The fourth and fifth methods are not recommended and the last is also generally not practicable for a single residence. Under the facts of this case, only the first option may be viable. The linked article continues:

When co-owners fall into disagreement over how land is to be used, the Trusts of Land and Appointment of Trustees Act 1996 guides who can live in the property or when it can be sold. One of the primary purposes of TLATA 1996, given the massive growth of co-ownership and people acquiring interests in land through trusts, was to reduce the occasions on which land would be sold if that meant people would lose their homes. At the highest level of generality, TLATA 1996 section 6 says the legal trustees of a property (i.e. the legal owners on the title, rather than the owners in equity) generally have all the powers of an absolute owner, but should pay regard to beneficiaries and owe them a duty of care. More importantly, sections 11 to 13 give beneficiaries a limited right to occupy a property if this accords with the interest and purpose of the trust, if land is suitable for occupation, although trustees may restrict this right if reasonable.

If disagreements are insoluble, section 14 allows a beneficial owner to apply to court for sale. Section 15 requires that the court pays regard (i) to the intentions of the settlor (ii) to the purpose of the trust (iii) the interests of any children living there, and (iv) the interests of secured creditors.

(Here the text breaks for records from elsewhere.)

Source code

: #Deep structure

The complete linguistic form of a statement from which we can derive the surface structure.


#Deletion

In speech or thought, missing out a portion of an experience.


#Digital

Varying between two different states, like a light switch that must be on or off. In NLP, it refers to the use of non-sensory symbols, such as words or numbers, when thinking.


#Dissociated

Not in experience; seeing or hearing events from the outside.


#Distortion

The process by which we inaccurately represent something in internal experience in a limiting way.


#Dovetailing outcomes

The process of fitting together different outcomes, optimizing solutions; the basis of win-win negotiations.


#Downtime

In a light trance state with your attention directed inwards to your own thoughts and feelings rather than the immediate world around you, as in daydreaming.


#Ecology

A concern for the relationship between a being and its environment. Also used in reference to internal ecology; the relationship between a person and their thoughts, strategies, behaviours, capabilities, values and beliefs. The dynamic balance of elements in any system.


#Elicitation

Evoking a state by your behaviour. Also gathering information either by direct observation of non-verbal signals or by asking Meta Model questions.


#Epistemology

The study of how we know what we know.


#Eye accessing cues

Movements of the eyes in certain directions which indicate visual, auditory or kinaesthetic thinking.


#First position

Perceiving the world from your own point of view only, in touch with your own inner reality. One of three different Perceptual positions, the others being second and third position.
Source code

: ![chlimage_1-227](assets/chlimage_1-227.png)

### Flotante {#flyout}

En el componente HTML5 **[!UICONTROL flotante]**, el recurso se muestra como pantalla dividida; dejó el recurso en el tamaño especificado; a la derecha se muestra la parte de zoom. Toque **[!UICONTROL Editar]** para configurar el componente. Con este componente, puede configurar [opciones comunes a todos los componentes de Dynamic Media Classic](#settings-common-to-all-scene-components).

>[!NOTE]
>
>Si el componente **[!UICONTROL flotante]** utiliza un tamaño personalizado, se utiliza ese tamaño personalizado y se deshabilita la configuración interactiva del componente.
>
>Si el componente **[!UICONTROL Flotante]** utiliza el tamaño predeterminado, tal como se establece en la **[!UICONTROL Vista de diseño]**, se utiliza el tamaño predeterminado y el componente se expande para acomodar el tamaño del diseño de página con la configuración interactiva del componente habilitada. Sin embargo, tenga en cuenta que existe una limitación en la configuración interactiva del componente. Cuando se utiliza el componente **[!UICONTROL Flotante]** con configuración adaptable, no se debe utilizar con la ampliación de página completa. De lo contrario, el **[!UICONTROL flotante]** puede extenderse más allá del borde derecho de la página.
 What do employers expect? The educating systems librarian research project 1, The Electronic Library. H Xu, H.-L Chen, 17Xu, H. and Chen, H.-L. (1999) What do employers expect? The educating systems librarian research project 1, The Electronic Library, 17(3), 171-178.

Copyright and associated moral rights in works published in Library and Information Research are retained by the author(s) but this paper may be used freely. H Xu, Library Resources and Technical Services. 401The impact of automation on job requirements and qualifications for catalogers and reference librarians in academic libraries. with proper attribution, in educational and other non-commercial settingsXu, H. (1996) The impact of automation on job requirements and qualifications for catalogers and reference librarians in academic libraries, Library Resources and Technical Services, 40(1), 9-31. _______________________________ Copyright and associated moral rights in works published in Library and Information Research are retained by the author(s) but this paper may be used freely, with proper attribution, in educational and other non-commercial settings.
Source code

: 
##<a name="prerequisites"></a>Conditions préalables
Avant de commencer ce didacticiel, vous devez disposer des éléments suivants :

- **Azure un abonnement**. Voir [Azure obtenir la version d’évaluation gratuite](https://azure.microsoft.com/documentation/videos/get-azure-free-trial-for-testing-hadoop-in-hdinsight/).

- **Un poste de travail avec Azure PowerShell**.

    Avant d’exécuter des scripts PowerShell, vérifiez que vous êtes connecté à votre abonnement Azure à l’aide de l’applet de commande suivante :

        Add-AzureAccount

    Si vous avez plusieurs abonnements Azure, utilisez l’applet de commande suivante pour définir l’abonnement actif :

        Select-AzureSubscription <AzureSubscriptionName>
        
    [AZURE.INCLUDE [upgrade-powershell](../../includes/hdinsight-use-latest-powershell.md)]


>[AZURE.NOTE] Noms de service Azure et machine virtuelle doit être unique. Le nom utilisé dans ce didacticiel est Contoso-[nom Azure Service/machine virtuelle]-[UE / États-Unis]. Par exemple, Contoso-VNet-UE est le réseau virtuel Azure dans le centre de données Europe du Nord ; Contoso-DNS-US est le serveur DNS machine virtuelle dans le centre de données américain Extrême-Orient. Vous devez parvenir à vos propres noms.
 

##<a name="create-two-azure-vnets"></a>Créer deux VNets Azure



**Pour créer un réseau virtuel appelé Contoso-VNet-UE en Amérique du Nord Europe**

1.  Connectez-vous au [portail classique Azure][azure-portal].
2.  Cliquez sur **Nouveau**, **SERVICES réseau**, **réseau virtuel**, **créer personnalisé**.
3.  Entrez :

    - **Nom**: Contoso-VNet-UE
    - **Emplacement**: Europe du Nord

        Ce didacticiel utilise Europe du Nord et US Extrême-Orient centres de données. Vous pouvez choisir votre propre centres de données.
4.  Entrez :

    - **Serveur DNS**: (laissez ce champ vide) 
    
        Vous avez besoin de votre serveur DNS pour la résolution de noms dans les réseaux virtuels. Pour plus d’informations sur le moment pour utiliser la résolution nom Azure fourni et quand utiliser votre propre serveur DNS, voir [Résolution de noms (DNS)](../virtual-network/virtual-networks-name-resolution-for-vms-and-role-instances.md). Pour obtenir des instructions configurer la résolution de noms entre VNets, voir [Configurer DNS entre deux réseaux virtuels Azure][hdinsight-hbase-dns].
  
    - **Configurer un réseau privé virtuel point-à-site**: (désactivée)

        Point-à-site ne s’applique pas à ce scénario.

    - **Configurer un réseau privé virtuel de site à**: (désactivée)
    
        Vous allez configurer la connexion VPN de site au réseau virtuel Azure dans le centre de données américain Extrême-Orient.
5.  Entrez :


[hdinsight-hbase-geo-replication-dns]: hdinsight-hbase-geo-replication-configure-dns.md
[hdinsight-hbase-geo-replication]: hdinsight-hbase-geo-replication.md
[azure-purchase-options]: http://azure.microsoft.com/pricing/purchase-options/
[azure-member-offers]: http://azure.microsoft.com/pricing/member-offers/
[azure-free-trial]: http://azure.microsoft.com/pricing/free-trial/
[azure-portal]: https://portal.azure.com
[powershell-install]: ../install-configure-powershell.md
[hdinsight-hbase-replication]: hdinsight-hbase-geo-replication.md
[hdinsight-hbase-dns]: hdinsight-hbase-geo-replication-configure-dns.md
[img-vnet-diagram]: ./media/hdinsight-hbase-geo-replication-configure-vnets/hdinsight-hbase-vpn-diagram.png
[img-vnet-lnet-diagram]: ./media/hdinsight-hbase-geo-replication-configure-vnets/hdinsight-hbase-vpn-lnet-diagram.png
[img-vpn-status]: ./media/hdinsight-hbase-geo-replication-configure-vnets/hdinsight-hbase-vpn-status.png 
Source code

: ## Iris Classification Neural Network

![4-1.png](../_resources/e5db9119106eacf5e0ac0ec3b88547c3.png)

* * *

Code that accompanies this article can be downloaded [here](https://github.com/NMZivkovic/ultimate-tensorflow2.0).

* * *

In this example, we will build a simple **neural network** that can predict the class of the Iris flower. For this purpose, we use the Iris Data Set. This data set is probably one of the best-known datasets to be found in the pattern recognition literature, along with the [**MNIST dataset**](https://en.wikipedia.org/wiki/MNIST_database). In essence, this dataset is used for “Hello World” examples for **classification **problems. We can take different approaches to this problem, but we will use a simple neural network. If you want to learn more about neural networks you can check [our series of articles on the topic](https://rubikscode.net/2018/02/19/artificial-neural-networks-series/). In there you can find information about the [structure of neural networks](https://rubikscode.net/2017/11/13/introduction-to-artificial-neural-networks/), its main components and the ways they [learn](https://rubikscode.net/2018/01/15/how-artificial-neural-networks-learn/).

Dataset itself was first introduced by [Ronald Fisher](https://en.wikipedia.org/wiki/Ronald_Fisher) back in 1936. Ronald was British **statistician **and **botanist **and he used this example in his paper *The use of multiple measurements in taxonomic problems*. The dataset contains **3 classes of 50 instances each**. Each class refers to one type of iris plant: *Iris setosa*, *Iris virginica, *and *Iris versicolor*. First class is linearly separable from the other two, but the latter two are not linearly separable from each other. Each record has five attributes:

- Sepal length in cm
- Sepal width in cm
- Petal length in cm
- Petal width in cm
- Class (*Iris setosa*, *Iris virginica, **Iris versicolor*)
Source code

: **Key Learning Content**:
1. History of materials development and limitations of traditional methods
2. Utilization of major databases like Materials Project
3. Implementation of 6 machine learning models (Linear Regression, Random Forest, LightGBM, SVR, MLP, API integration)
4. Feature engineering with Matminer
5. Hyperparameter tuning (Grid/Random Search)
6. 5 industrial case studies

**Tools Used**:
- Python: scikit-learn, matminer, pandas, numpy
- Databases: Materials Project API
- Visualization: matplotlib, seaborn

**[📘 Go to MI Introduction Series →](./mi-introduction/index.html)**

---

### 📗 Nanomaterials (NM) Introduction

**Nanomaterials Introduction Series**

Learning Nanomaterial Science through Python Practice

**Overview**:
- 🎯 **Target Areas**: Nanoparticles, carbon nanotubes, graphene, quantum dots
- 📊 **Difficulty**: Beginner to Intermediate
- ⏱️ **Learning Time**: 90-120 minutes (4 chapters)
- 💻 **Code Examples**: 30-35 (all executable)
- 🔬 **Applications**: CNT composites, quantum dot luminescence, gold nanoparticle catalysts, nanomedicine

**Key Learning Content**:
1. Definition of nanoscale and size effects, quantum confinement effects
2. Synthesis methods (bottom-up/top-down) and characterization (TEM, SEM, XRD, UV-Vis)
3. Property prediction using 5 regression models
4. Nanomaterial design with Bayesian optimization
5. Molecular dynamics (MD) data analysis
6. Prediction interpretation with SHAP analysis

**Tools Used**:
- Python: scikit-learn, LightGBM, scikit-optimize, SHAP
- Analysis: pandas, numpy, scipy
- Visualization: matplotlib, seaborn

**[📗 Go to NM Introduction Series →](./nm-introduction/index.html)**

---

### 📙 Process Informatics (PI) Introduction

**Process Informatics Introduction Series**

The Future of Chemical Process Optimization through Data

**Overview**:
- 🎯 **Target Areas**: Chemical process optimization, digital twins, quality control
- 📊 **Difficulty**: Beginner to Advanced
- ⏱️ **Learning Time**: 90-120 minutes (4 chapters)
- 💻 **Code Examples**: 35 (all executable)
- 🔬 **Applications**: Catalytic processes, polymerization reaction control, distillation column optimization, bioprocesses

This means that in a common case where a bank is pressing for sale of a family home, its interests do not override all others. So in Mortgage Corporation v Shaire where Mr Shaire had forged his wife's signature to get a mortgage on their home and died, and the bank sought possession and a sale under TLATA 1996 section 15, Neuberger J held that he would postpone the sale, because it was still her home. However TLATA 1996 went further when a creditor has become insolvent. It inserted in the Insolvency Act 1986 new sections 283A and 335A, which say that at the point of bankruptcy, the decision to order a sale should be guided by (a) the interests of the bankrupt's creditors, (b) the spouse's conduct, their resources, the children's needs, and any other need, except for the bankrupt's own. However under section 335A(3) after one year expires, a court must order sale of property to realise its value for creditors "unless the circumstances of the case are exceptional". So only in extreme situations, as where losing a home might worsen the occupant's schizophrenia, have courts postponed sales. Because the legislation is so heavily pro-bank, the suggestion was made in Nicholls v Lan that it may well violate the right to a family life in ECHR article 8.

An application to a court under Section 14 of TOLATA may be another viable option, and realistically, is the most likely approach to resolving the situation.